TRY IT>
From the first line to the last, repeat the data exactly and drop the pictures.

- - - - - - -

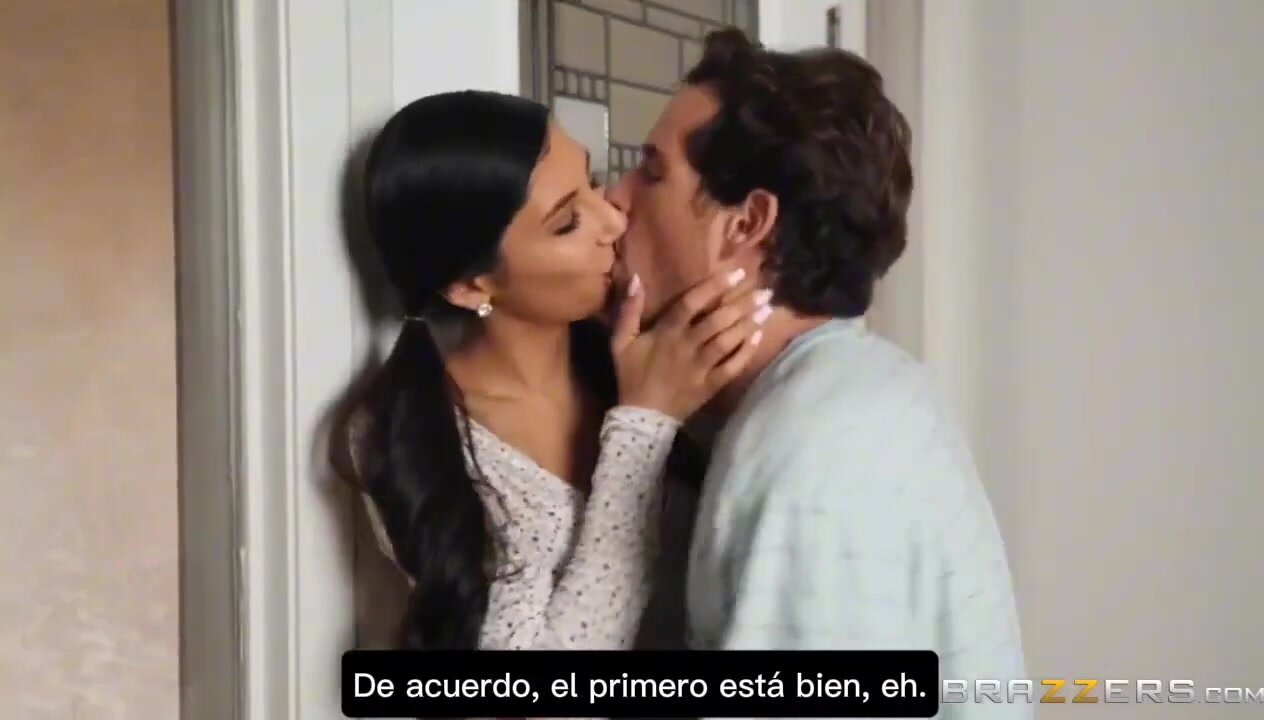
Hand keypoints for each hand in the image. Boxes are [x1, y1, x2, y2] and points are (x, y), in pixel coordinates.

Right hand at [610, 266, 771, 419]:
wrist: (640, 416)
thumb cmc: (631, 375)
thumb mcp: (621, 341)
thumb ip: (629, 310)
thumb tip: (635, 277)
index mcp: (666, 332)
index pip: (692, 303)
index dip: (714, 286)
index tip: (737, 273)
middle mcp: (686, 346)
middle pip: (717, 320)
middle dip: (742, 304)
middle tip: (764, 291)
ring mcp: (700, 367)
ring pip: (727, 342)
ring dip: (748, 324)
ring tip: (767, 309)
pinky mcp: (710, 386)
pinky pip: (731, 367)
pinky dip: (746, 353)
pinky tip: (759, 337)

- - - - - - -

SOLUTION TO THIS TASK>
Hand keypoints for each hand in the image. Boxes are [x1, y1, x2, y2] and points are (x, y), in pixel coordinates.

Right hand at [610, 266, 771, 419]:
wrist: (640, 416)
thumb cmc: (631, 375)
thumb mcp: (621, 341)
thumb ip: (629, 310)
thumb tip: (635, 277)
index mcp: (666, 332)
index pip: (692, 303)
index dip: (714, 286)
index tip: (737, 273)
middle mcp: (686, 346)
middle pip: (717, 320)
middle dip: (742, 304)
middle tip: (764, 291)
ring mcp: (700, 367)
ring pip: (727, 342)
ring dip: (748, 324)
ring tip: (767, 309)
pinky mcp: (710, 386)
pinky pip: (731, 367)
pinky dip: (746, 353)
pinky tip: (759, 337)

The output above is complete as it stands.